■ **Stored data**

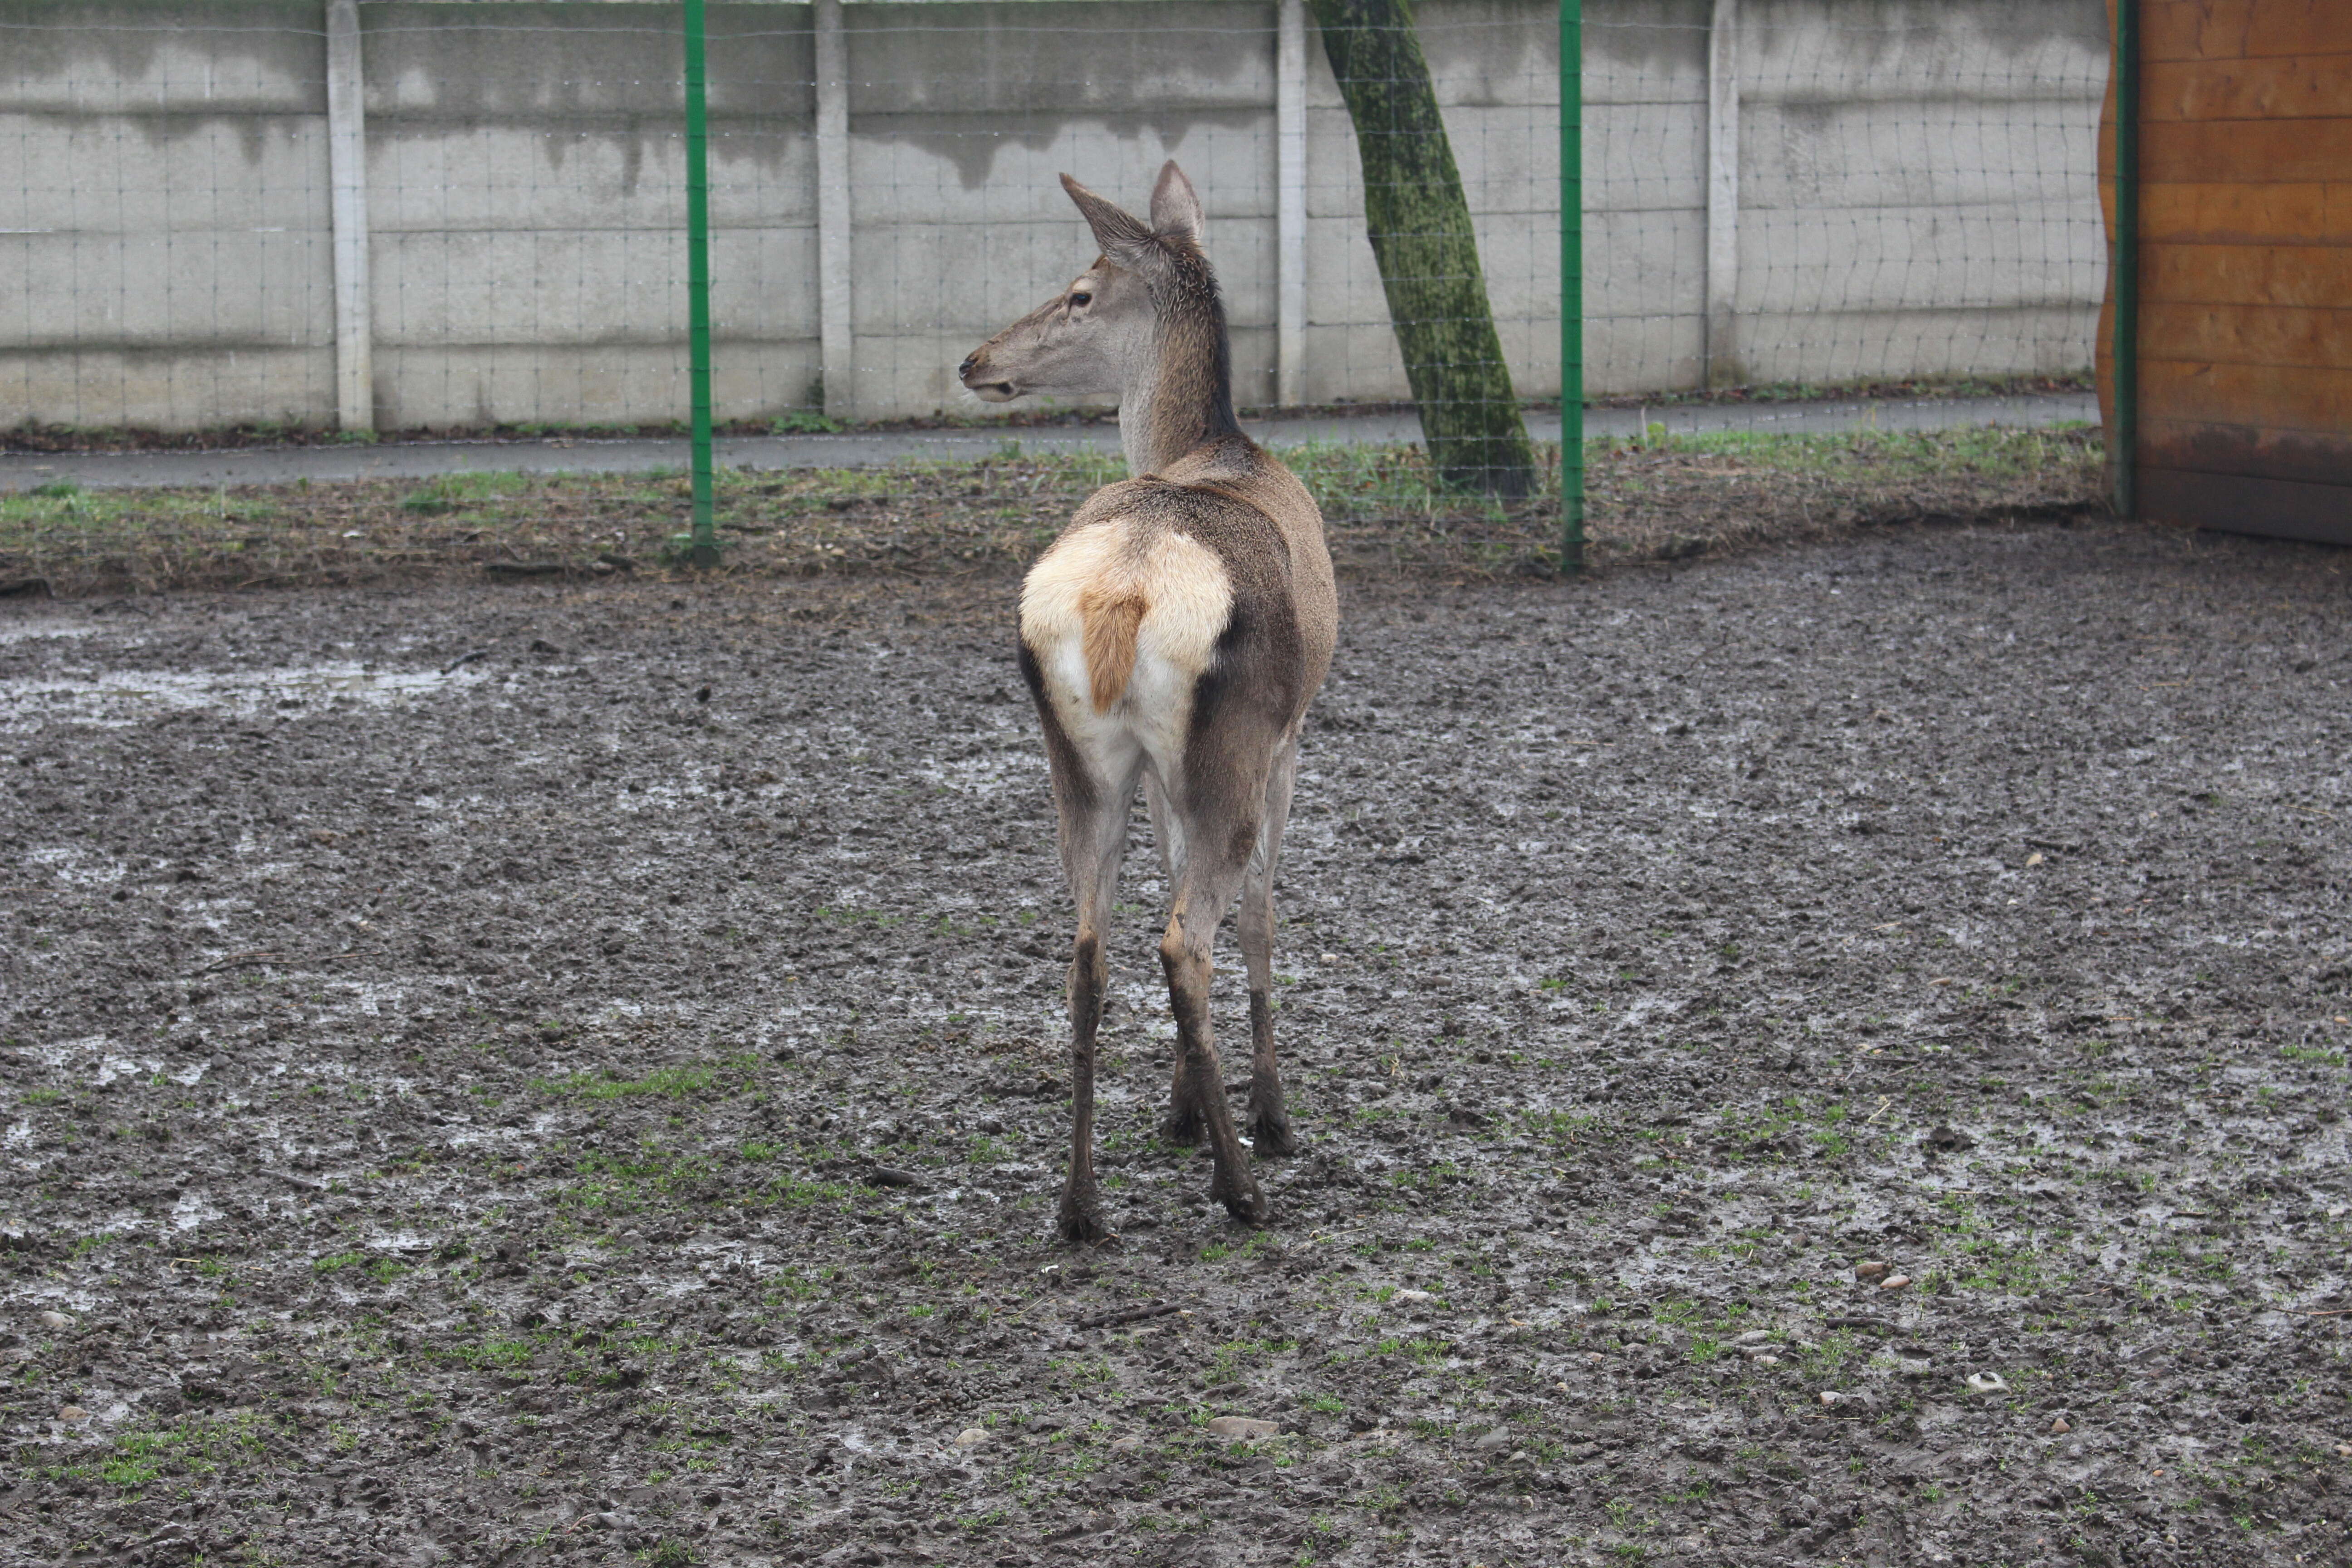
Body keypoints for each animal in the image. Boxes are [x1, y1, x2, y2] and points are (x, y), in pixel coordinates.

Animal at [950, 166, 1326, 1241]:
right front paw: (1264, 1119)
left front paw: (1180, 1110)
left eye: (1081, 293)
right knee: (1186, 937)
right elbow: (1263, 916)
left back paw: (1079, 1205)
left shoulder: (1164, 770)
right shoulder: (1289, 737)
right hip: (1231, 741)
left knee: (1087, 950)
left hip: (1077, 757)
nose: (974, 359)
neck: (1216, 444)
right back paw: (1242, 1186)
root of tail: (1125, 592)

■ **What to do**
Everything above should be given again exactly, apart from the pictures.

■ **Exercise solution**
Body keypoints for each animal in the image. Boxes are [x1, y1, x2, y2] and points are (x, y), in pixel coordinates.

Animal at [950, 166, 1326, 1241]:
right front paw: (1264, 1119)
left front paw: (1180, 1110)
left eye: (1081, 293)
right knee: (1186, 937)
right elbow: (1263, 916)
left back paw: (1079, 1205)
left shoulder: (1164, 770)
right shoulder: (1289, 737)
right hip: (1231, 741)
left knee: (1087, 950)
left hip: (1077, 757)
nose: (974, 359)
neck: (1216, 444)
right back paw: (1242, 1186)
root of tail: (1125, 592)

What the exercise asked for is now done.